Matthew Curtis was concerned that (1) a plastic bag ban would cost students and (2) the Bag Use Reduction Committee (“BURC”) contains primarily individuals seeking to profit from a ban. His concerns are legitimate but are misinformed (something for which we all bear responsibility). I would like to speak to this initiative and its developments.

I’d like to begin by highlighting our reality: disposable bags threaten both the environment and public health, and Wash. U. is distributing 271,000 annually. Last summer Jake Lyonfields and GEC members Orma Ravindranath and Jennifer Chan published a 22-page report profiling Wash. U.’s bag use. It also explains the serious environmental consequences of producing and disposing of the 102-billion plastic bags the U.S. consumes each year.

This report was sent to SU and the administration, along with a request to engage in conversation about eliminating plastic bag distribution on campus. Reception was positive, and by summer’s end BURC was established and tasked with exploring, holistically, how to improve Wash. U.’s current bag policy.

BURC’s 10-person membership includes both administrators and students. An SU Senator, a graduate student representative and Jake Lyonfields all sit on BURC. All value both sustainability and the Wash. U. student experience.

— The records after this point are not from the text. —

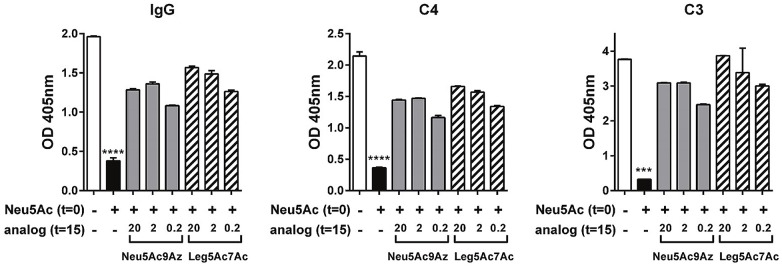
CMP-Neu5Ac9Az and CMP-Leg5Ac7Ac interfere with inhibition of the classical and alternative pathways of complement mediated by CMP-Neu5Ac.
N. gonorrhoeae (Ng) F62 ΔlgtD was incubated with CMP-Neu5Ac for 15 min followed by addition of CMP-Neu5Ac9Az or CMP-Leg5Ac7Ac (at concentrations of 20, 2 or 0.2 μg/ml) for 2 h as described in Fig 6. Bacteria were incubated in 10% normal human serum (NHS) and IgG binding and complement C3 and C4 fragment deposition was measured by ELISA as described in Fig 5. Mean (±SD) of two independent experiments is shown. Controls with heat-inactivated serum were carried out as described in Fig 5. MAb 2-8C-4-1 that detects the Neisserial lipoprotein H.8 was similar across all groups and confirmed similar capture of bacteria in all wells (OD405nm values ranged from 0.964 to 1.039). ***, P<0.001; ****, P<0.0001 compared to other bars in the same graph (ANOVA).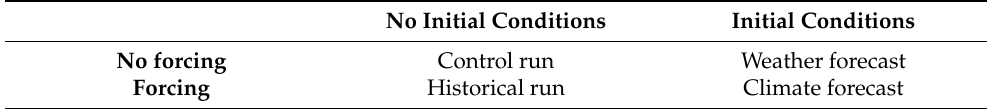
Table 1. Simple model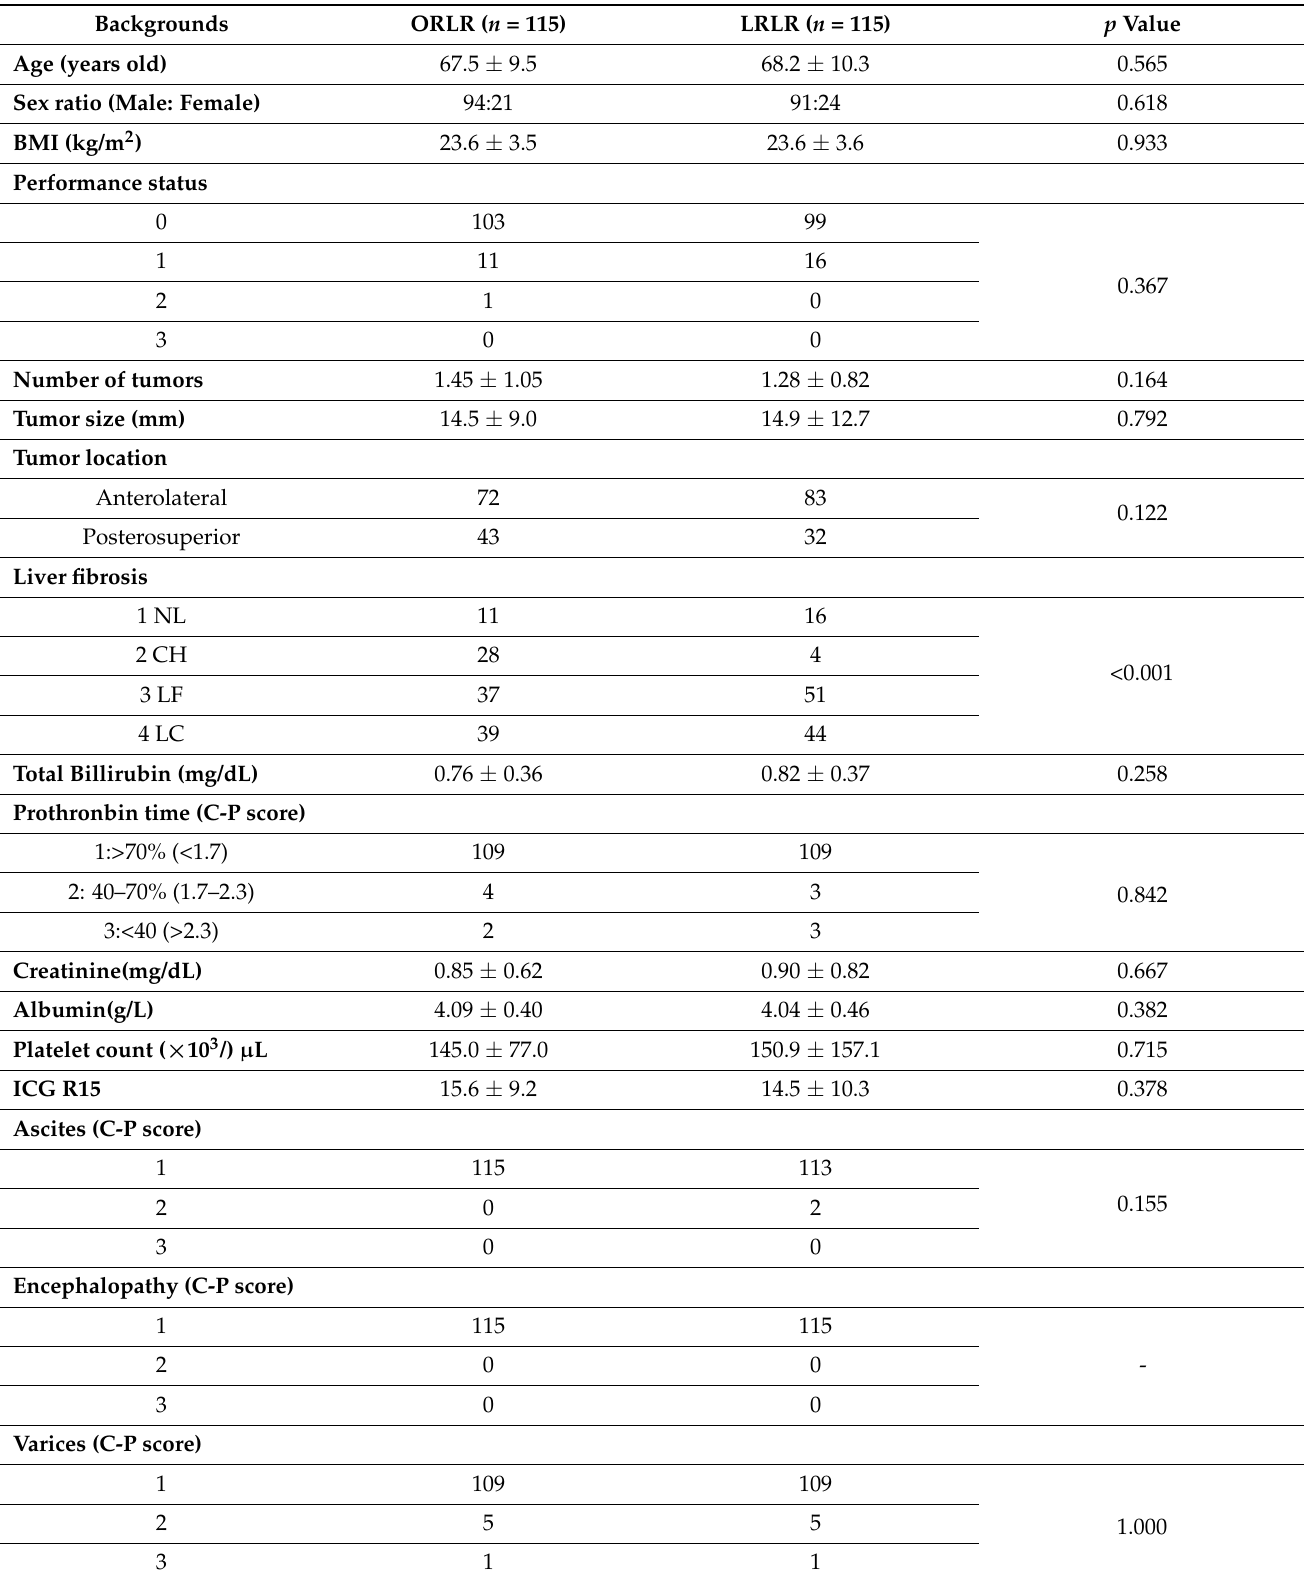
Table 3. Patient and tumor backgrounds after propensity score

But input regarding students’ experience extends beyond these students. An Office of Campus Life representative sits on BURC, as well as Director of Sustainability Phil Valko and Sustainability Coordinator Will Fischer, both of whom are Wash. U. alumni. The remaining four represent the Campus Store, Bear Necessities, Bon Appétit and Wash. U.’s Purchasing Department. In short, six out of 10 committee members have no interest in simply advancing profits of our campus stores. Together, they’re charged with constructing a sustainable and convenient policy that decreases Wash. U.’s environmental impact.

In particular, this effort is focused on creating an effective policy that reduces waste while ensuring that students are not burdened with huge costs. There are many ways to incentivize environmentally responsible behavior, and BURC is considering all to determine the best policy for Wash. U. For example, one of many options on the table is a model in which those who choose to use disposable bags simply pay for them (rather than spreading the cost of “free” bags across all customer purchases, including those purchases made by individuals who refuse disposable bags).

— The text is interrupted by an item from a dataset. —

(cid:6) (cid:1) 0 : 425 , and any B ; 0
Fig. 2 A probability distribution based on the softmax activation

BURC is not geared towards exploiting students for money, and Student Union certainly doesn’t “[want] to defend and promote” campus business interests “at the expense of [everyone else]” as Mr. Curtis purports. Moreover, BURC has had only one meeting (it convenes monthly and started this month), so no implementation has been decided—making Mr. Curtis’ arguments incorrect and premature.

In his article, Mr. Curtis called upon me and “everyone who has the students’ best interests at heart to oppose its implementation.” One thing I can guarantee is that any plan that doesn’t include cheap and/or free alternatives to plastic bags or that places an unnecessary burden on students will be opposed. Right now we’re simply evaluating options.

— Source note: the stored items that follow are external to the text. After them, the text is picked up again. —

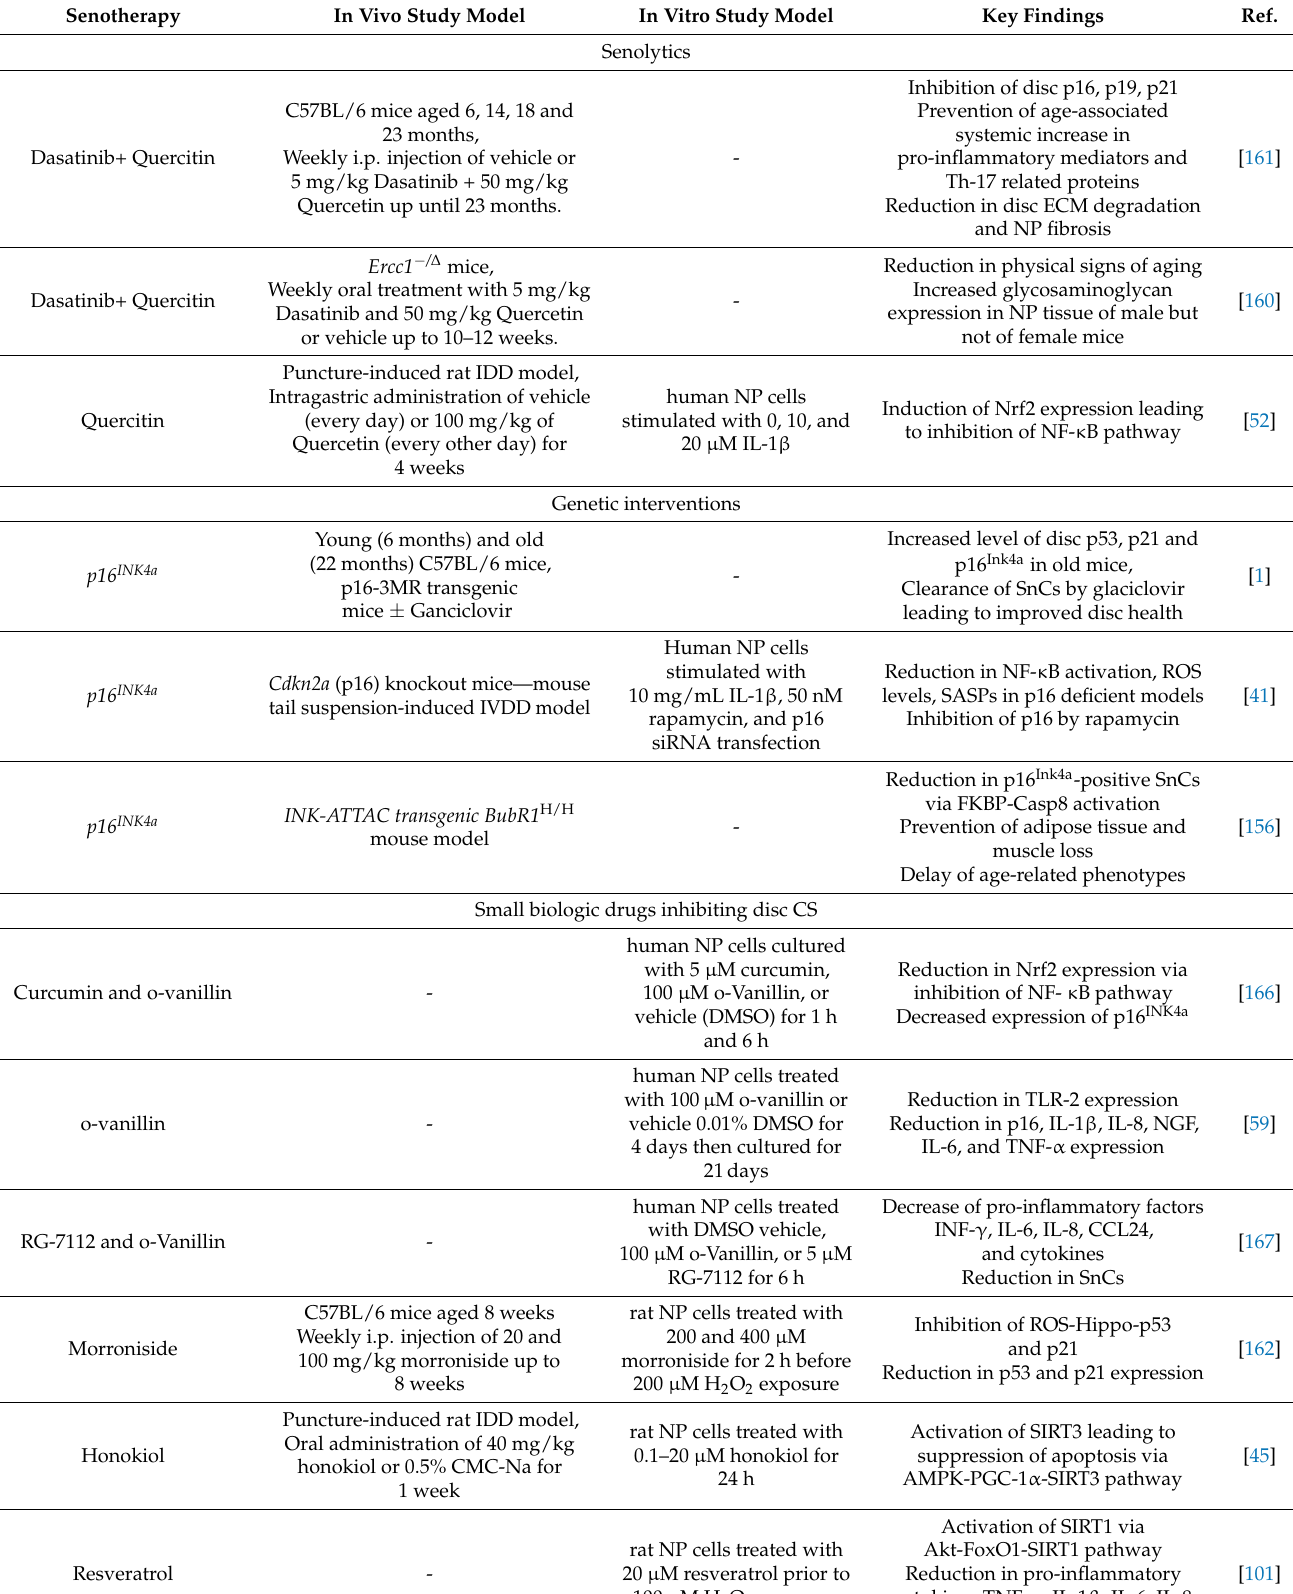
Table 2. Potential therapeutics against cellular senescence in intervertebral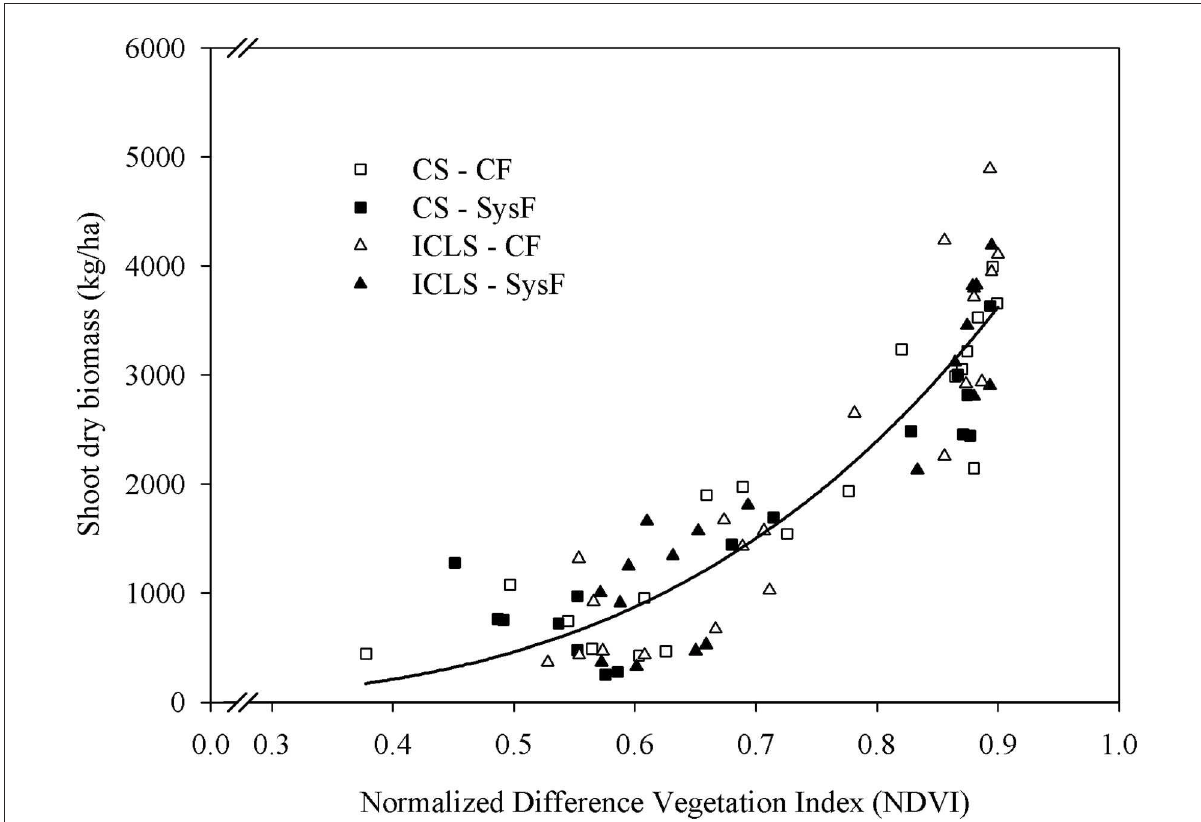
FIGURE4 Relationship between soybean shoot biomass and the Normalized Difference Vegetation Index under the cropping system with crop fertilization (CS–CF), cropping system with system fertilization (CS–SysF), the integrated crop-livestock system with crop fertilization (ICLS–CF), or the integrated crop-livestock system with system fertilization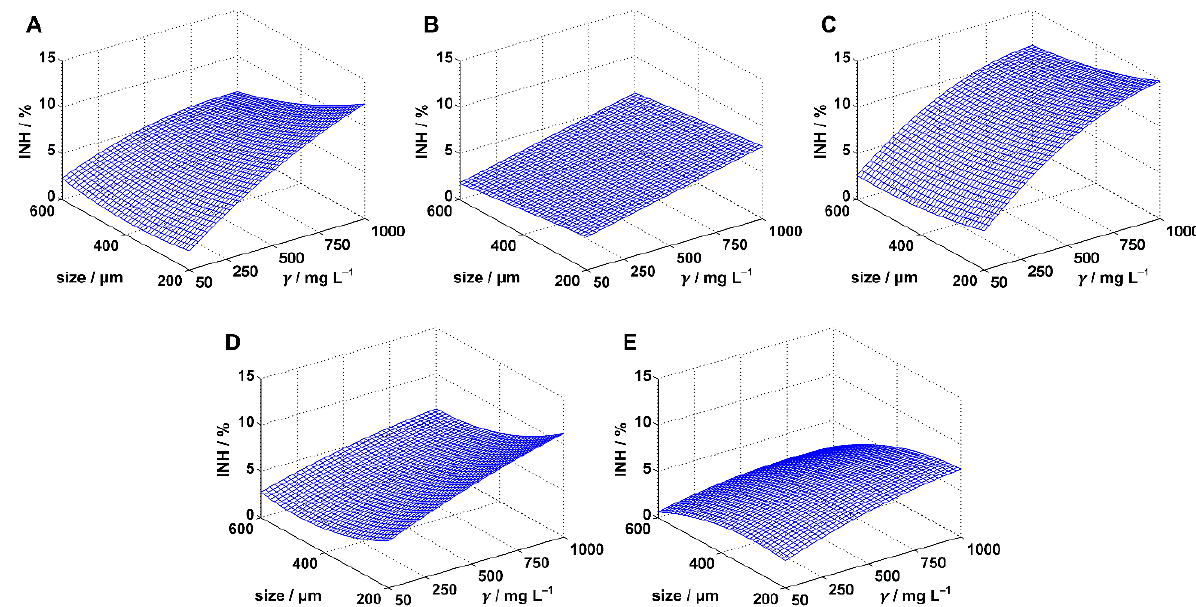
Figure 2. Inhibition surfaces estimated for Pseudomonas putida by the best regression models. The cases are: ( A ) polyethylene, ( B ) polypropylene, ( C ) polystyrene, ( D ) polyvinyl chloride, and ( E ) polyethy- lene terephthalate.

We welcome student feedback—in fact, considerable effort has been made to engage Wash. U.’s community. After BURC was established, sophomore Nancy Yang was appointed to direct student engagement efforts. Two StudLife articles have been written, fliers were made and a Facebook page (called “Another Step Towards Sustainability: WashU’s Plastic Bag Ban”) containing links to initiative materials was created. The Student Sustainability Fund will be engaged with the hope of providing free/reduced-price reusable bags to students, and it’s likely that BURC’s final decision will include making cheap, reusable bags available at store locations.

The team has also been circulating a petition (which can be read and signed at www.tinyurl.com/washuplasticbagban) in order to demonstrate the extent of student support for a sustainable campus bag policy to BURC. What’s exciting is that only three weeks into the semester, we’ve already had 651 signatures (that’s nearly 11 percent of the undergraduate student body).

Ultimately, the question with which we’re faced is whether our community will take it upon itself to recognize its responsibility to our planet. Relatively speaking, ours is a small step towards sustainability, but rest assured, taking it couldn’t be more important. 651 students have already taken this step—will you also help us move toward a more sustainable future?